Is that a behaviour - does the agent load additional agents?
I can see it launching additional tasks.
c
No, that isn't the usual behaviour, ours only runs one task
b
Hmm
c
b
And that’s how ours is configured.
But then it looks to me like I’m seeing additional tasks firing off.
Which I assumed came from the agent.
k
Hey, joining in late but just to summarize thus far 1. The tasks aren’t working. There are no successful health checks and cloudwatch logs. 2. The tasks are being duplicated. 3. You’re using Prefect Cloud? But being hit from a tightly controlled environment
b
Basically yes. We’ve proven the environment works, as it we bork the docker CMD in the Dockerfile on purpose we see error messages in Cloudwatch when the image is run by the task.
We appear to see multiple tasks being launched in ECS.
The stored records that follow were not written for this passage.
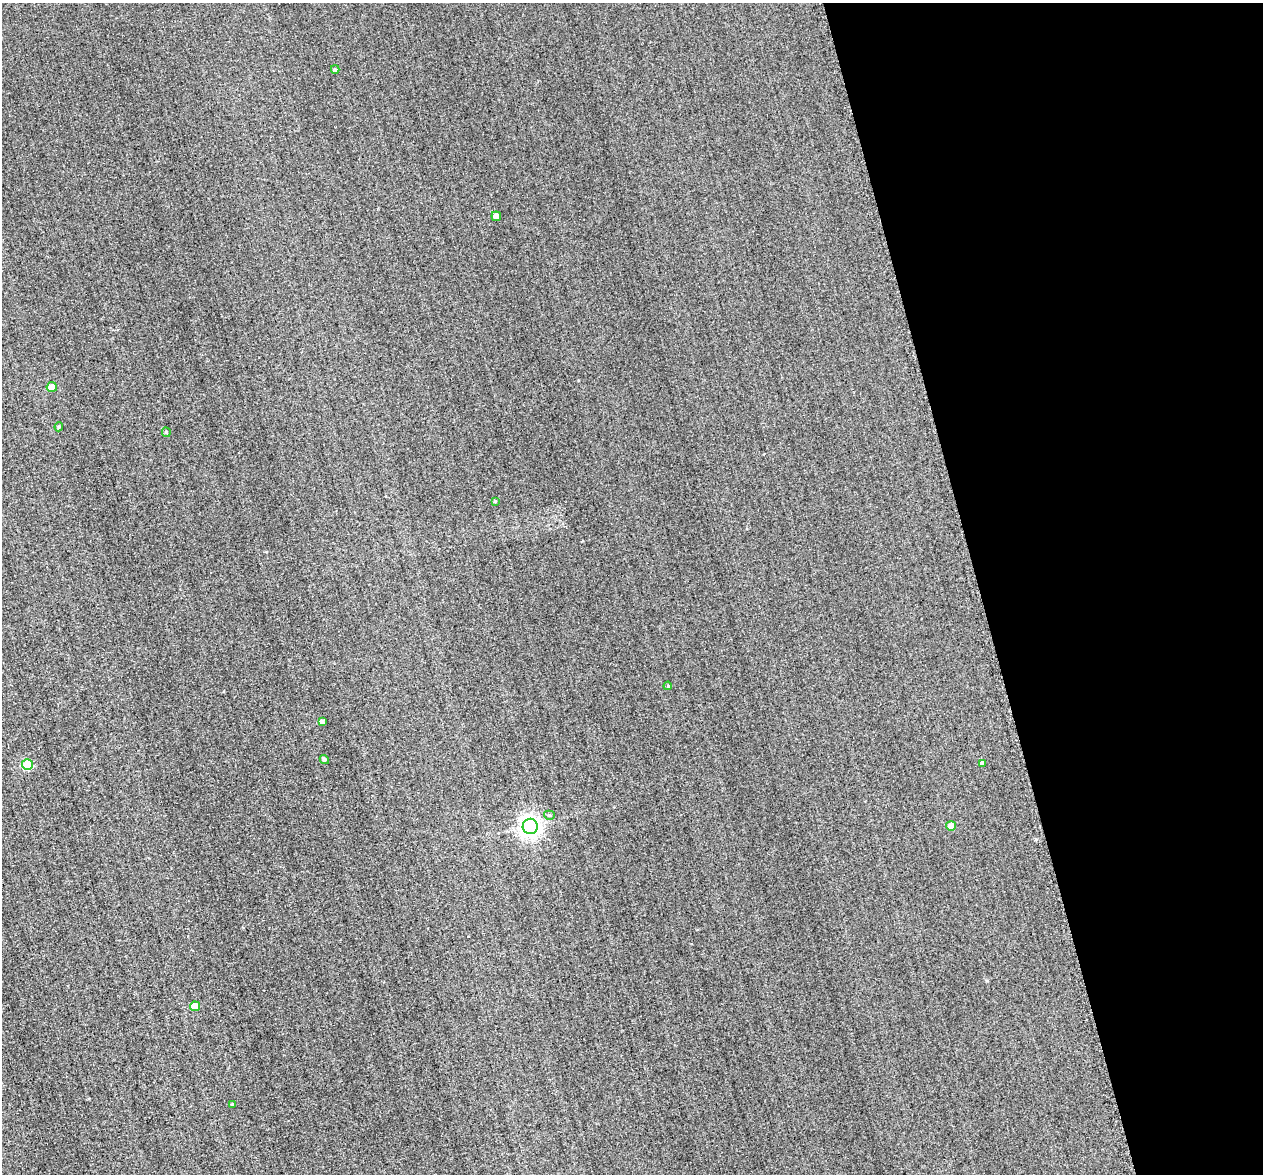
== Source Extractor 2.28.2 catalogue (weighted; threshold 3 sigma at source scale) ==
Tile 12 of 4 x 4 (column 4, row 3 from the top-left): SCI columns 3853-5113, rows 1664-2835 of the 5399 x 5373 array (HDU 1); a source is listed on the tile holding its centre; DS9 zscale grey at full resolution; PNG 1265 x 1176 px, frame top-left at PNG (2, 3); each listed source drawn as its Kron ellipse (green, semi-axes under 4 px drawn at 4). Shown black and unused: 22% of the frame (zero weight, under 2 of 3 exposures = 12% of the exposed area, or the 3 px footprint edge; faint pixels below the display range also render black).
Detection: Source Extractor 2.28.2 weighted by HDU 2 'WHT'; one run over the whole footprint, this tile lists its part. Background 0.287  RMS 3.4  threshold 15.4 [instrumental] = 3 sigma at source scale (4.5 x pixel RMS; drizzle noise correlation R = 1.50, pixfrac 1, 0.05/0.05 arcsec/px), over >= 5 px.
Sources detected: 16; all 16 listed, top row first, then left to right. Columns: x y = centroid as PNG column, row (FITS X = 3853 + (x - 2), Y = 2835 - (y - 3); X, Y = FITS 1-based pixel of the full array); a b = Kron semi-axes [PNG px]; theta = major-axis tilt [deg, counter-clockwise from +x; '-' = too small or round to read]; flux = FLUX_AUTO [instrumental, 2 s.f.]
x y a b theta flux
335 69 4 3 - 460
496 216 5 4 - 3100
52 387 5 5 - 2900
59 427 4 4 - 410
166 432 5 4 - 500
495 501 4 3 - 310
668 686 4 3 - 290
322 722 4 3 - 920
324 759 5 4 - 540
982 763 4 4 - 900
27 765 5 5 - 17000
549 815 5 4 - 570
530 826 7 7 - 200000
951 826 5 5 - 3000
195 1006 5 5 - 6400
233 1104 3 3 - 270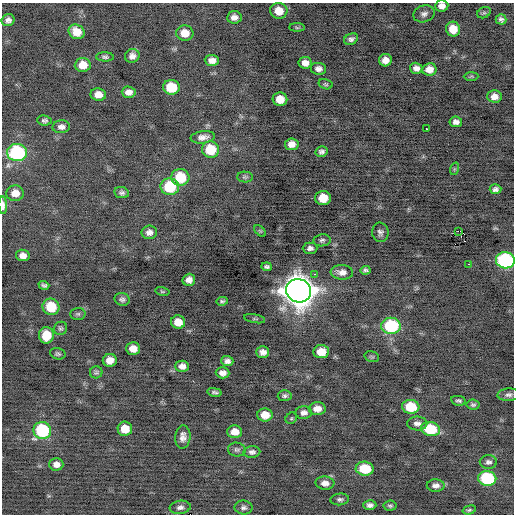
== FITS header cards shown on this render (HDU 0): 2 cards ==
NAXIS1  =                  512 / Axis length
NAXIS2  =                  512 / Axis length

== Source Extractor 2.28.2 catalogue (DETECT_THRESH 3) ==
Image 512 x 512 px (HDU 0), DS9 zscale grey, 1 PNG px = 1 image px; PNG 516 x 516 px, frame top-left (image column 1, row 512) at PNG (2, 3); each listed source drawn as its Kron ellipse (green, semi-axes under 4 px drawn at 4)
Background -0.212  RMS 0.74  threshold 2.22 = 3 sigma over >= 5 px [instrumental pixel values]
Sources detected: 112; all 112 listed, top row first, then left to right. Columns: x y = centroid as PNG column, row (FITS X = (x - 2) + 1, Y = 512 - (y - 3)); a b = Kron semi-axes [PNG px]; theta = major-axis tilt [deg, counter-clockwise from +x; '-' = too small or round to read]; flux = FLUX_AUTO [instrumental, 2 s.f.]
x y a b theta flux
442 6 6 5 - 260
279 11 8 8 - 710
484 13 7 5 27 89
424 14 11 8 17 200
234 17 7 6 - 280
501 19 5 5 - 130
8 20 6 6 - 200
297 27 8 3 0 64
453 29 7 7 - 730
76 32 8 7 - 650
185 33 9 7 -4 580
351 39 7 5 25 160
132 56 7 7 - 250
105 57 9 4 -1 110
212 60 7 5 -3 300
385 60 6 6 - 350
305 63 6 6 - 310
83 65 8 7 - 610
416 68 6 5 - 240
319 69 8 6 -9 220
429 69 7 6 - 420
471 76 7 4 1 73
325 84 7 5 -16 82
171 87 8 7 - 1700
129 92 7 5 -3 300
98 94 8 6 -7 420
494 96 7 6 - 310
280 99 7 7 - 640
44 120 7 5 -5 120
456 122 6 5 - 210
61 127 9 6 4 230
426 129 3 2 - 210
203 137 12 6 7 280
292 144 7 6 - 360
211 149 8 8 - 1500
321 152 6 5 - 150
17 153 10 8 -2 6000
454 169 6 4 71 70
180 177 9 8 - 1700
245 177 8 5 0 88
170 187 9 8 - 2300
495 189 6 5 - 150
15 193 9 8 - 460
122 193 7 5 -10 140
323 198 7 7 - 920
3 205 8 4 -88 260
260 231 7 4 -45 52
458 231 4 2 - 4700
149 232 8 6 8 260
380 232 9 8 - 180
322 240 8 6 10 130
310 248 7 5 1 170
23 255 7 5 -9 290
505 260 9 8 - 7400
468 264 2 2 - 230
267 267 5 3 - 110
365 270 5 3 - 110
342 272 11 7 -3 330
314 274 3 2 - 450
189 280 6 6 - 270
44 285 5 4 - 110
162 291 7 4 -13 64
299 291 12 11 - 86000
122 299 7 6 - 140
222 301 6 3 6 86
51 307 8 8 - 1500
78 314 7 6 - 100
255 319 11 3 -9 70
178 322 7 6 - 630
391 326 10 8 1 3600
60 328 7 6 - 110
46 335 8 7 - 990
133 348 7 6 - 460
263 352 6 5 - 250
321 352 8 6 8 690
58 354 8 5 -16 100
372 357 7 5 -17 76
110 360 7 6 - 470
227 361 6 5 - 180
182 366 6 5 - 280
96 372 6 6 - 100
223 373 7 5 -4 260
215 392 7 3 -12 110
508 395 11 6 3 180
285 396 7 5 5 120
459 401 7 4 -10 110
473 405 6 5 - 100
411 407 8 7 - 1600
317 409 8 6 3 390
304 413 8 6 0 220
265 415 7 6 - 620
291 418 6 5 - 74
417 423 10 7 -1 230
125 429 7 7 - 740
430 429 10 7 -9 2300
42 430 9 8 - 4000
235 432 7 6 - 450
183 437 11 7 85 310
237 450 9 7 -9 130
252 452 8 6 2 180
488 462 8 6 0 160
56 464 7 6 - 270
365 469 9 7 -4 1600
487 478 9 7 -9 4000
325 483 9 6 -5 310
436 486 9 6 0 240
340 499 9 6 6 140
370 505 6 4 -4 180
390 506 6 5 - 92
180 507 10 6 8 200
244 508 9 7 -9 160
469 510 7 4 16 76
At the frame edge (FLAGS 8, measured only in part): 3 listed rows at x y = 442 6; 3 205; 505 260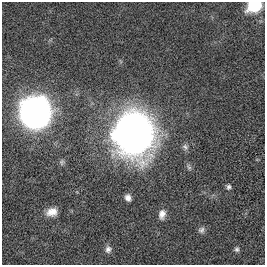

We’re using a pattern with Prefect Cloud and agents running on our own infrastructure. There is currently no egress, but I would expect the agent to at least log something to Cloudwatch when it launches, even if that’s just the Prefect ascii graphics that appear when it starts up.
k
What do you think of adding an idempotency key to the flow and see if that prevents multiple ECS task creations?
b
I don’t think we’re getting to the point where that would be a thing. We’re literally just starting a basic agent up at this point and it has no flow associated with it. Unless I’m misunderstanding you.
k
Oh I see what you mean
Will grab someone on the team with more ECS experience
b
Thanks Kevin
m
Hello! 👋 You can take a look at this PR with example how to setup agent running as AWS Service. But because you are using Prefect Server, I believe you need to update
PREFECT__CLOUD__API
environment variable(line 317) and point to your api, something like
http://<your_ip>:4200/graphql
.
b
Hi Mariia. We’re using Prefect Cloud, is that the same thing? Sorry, I’m a bit new to the world of Prefect.
m
oops, I misunderstood. So as I understand, for Cloud agent needs to talk to
"<https://api.prefect.io>"
, and it's not possible to achieve according to your network policies, right?
b
That’s correct, for now - but I would expect the agent to at least log out errors to Cloudwatch, right?
m
hmm, good question, I think you should see at least some error logs in CloudWatch, but let me test it to be sure
b
Thanks Mariia
I doubt the agent has any of those roles available to it. Like I said, we’re in a very restricted environment. I’ll try giving it all those roles tomorrow and see what happens! An error, I expect.
m
oh, yeah, for using CloudWatch, you definitely need to provide execution role with Cloud Watch permissions, otherwise agent will be prohibited to use CloudWatch api
b
Mariia, can you confirm for me - does the agent kick off additional tasks in the cluster once it’s running?
m
yes, you are correct, this is a purpose of agent, it kicks off tasks for your flow runs
b
Okay, thanks. Then I guess the question is whether we would expect it to just bomb out if it didn’t have the right permissions.
m
So, after you register task definition for agent, if you don’t have right permissions in Events you’ll see something like this:
b
We just tested it with no permissions at all and the agent bombed out with a stack trace.
m
you mean you didn’t provide task role or execution role for agent, and it worked in ecs(not locally on your machine) and you can see logs in CloudWatch?